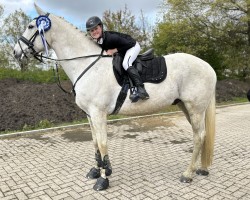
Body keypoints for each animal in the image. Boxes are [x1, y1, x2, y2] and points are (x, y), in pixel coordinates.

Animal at [13, 3, 217, 191]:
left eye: (30, 26)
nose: (16, 52)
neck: (87, 64)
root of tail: (207, 66)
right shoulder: (90, 115)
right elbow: (95, 142)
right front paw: (96, 171)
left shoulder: (98, 113)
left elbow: (103, 143)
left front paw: (104, 178)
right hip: (186, 107)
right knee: (202, 135)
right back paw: (201, 169)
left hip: (195, 108)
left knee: (199, 136)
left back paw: (188, 174)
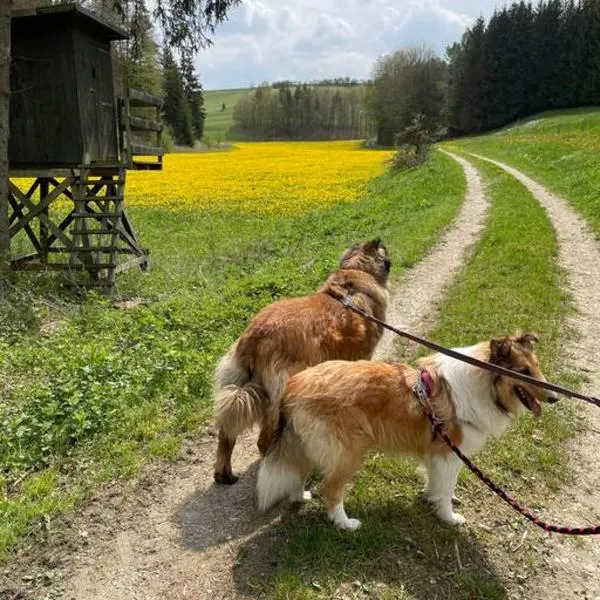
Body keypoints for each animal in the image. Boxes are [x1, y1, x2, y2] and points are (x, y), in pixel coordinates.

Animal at [213, 238, 392, 482]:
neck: (355, 271)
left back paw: (224, 474)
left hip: (236, 384)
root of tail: (254, 337)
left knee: (226, 433)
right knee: (264, 442)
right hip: (282, 390)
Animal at [256, 332, 556, 528]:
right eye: (523, 371)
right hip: (348, 453)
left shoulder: (437, 453)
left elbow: (437, 482)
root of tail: (294, 386)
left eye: (536, 367)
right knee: (331, 491)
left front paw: (431, 498)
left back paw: (301, 496)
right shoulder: (450, 453)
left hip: (308, 444)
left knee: (298, 471)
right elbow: (446, 487)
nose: (554, 397)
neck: (483, 382)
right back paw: (346, 523)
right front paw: (448, 517)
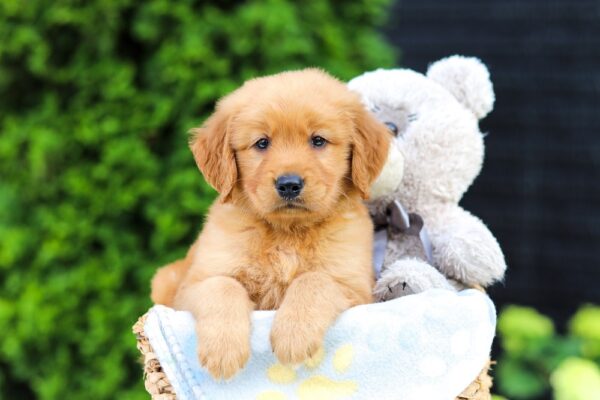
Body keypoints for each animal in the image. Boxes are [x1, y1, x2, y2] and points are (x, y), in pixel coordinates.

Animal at [150, 69, 390, 378]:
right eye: (262, 143)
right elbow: (223, 286)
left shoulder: (356, 288)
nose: (289, 184)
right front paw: (223, 350)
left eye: (318, 140)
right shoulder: (191, 288)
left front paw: (293, 336)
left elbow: (314, 280)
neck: (287, 233)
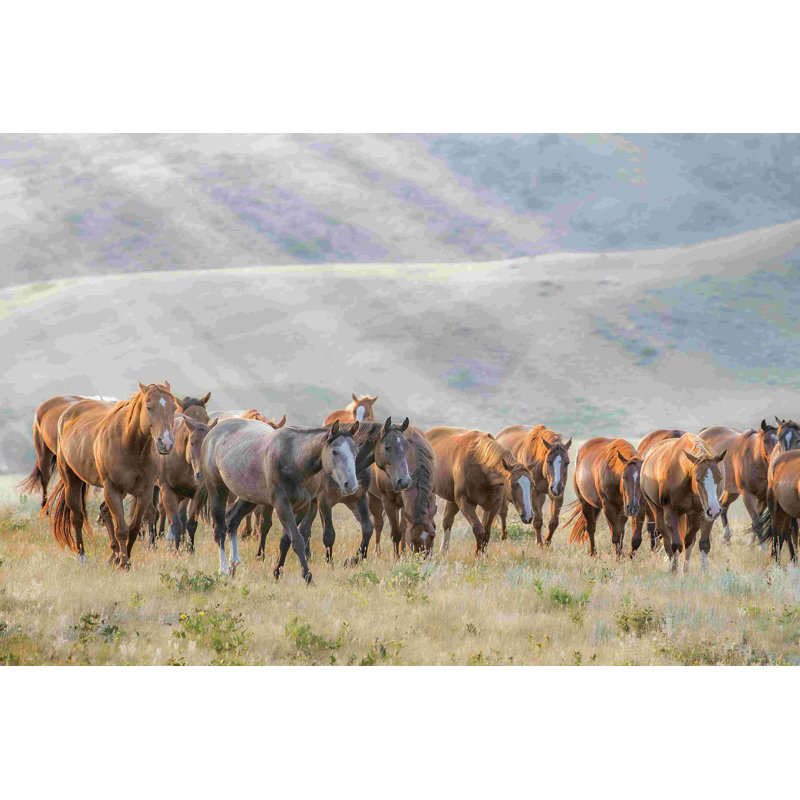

• [Directions for this task]:
When you transcribe the entries, reproduce each line exactly and skip any picture.

• [Reply to the exercise]:
Body keypoints for each animal in the image. Boxes are [x1, y1, x2, y2] and points are (x, y), in pixel coordinates.

Animal at [13, 3, 217, 191]:
left eye: (30, 26)
nose: (16, 52)
neck: (87, 64)
root of tail: (207, 66)
right shoulder: (90, 115)
right elbow: (95, 142)
right front paw: (96, 171)
left shoulder: (98, 113)
left elbow: (103, 143)
left front paw: (104, 178)
right hip: (186, 107)
right knee: (202, 135)
right back paw: (201, 169)
left hip: (195, 108)
left knee: (199, 136)
left back paw: (188, 174)
Body keypoints for each animal in the image. Boxes are [x1, y1, x2, y2] and points are (x, y), in pixel coordinates.

Animal at [213, 238, 392, 482]:
neck: (355, 271)
left back paw: (224, 474)
left hip: (236, 384)
root of tail: (254, 337)
left knee: (226, 433)
right knee: (264, 442)
right hip: (282, 390)
Animal at [256, 332, 556, 528]:
right eye: (523, 371)
right hip: (348, 453)
left shoulder: (437, 453)
left elbow: (437, 482)
root of tail: (294, 386)
left eye: (536, 367)
right knee: (331, 491)
left front paw: (431, 498)
left back paw: (301, 496)
right shoulder: (450, 453)
left hip: (308, 444)
left knee: (298, 471)
right elbow: (446, 487)
nose: (554, 397)
neck: (483, 382)
right back paw: (346, 523)
right front paw: (448, 517)
Body keypoints for each animal in the image. Boxes are [x1, y1, x2, y2] and points are (x, y), in pixel coordinates.

Animal at [150, 69, 390, 378]:
right eye: (262, 143)
right elbow: (223, 286)
left shoulder: (356, 288)
nose: (289, 184)
right front paw: (223, 350)
left eye: (318, 140)
right shoulder: (191, 288)
left front paw: (293, 336)
left elbow: (314, 280)
neck: (287, 233)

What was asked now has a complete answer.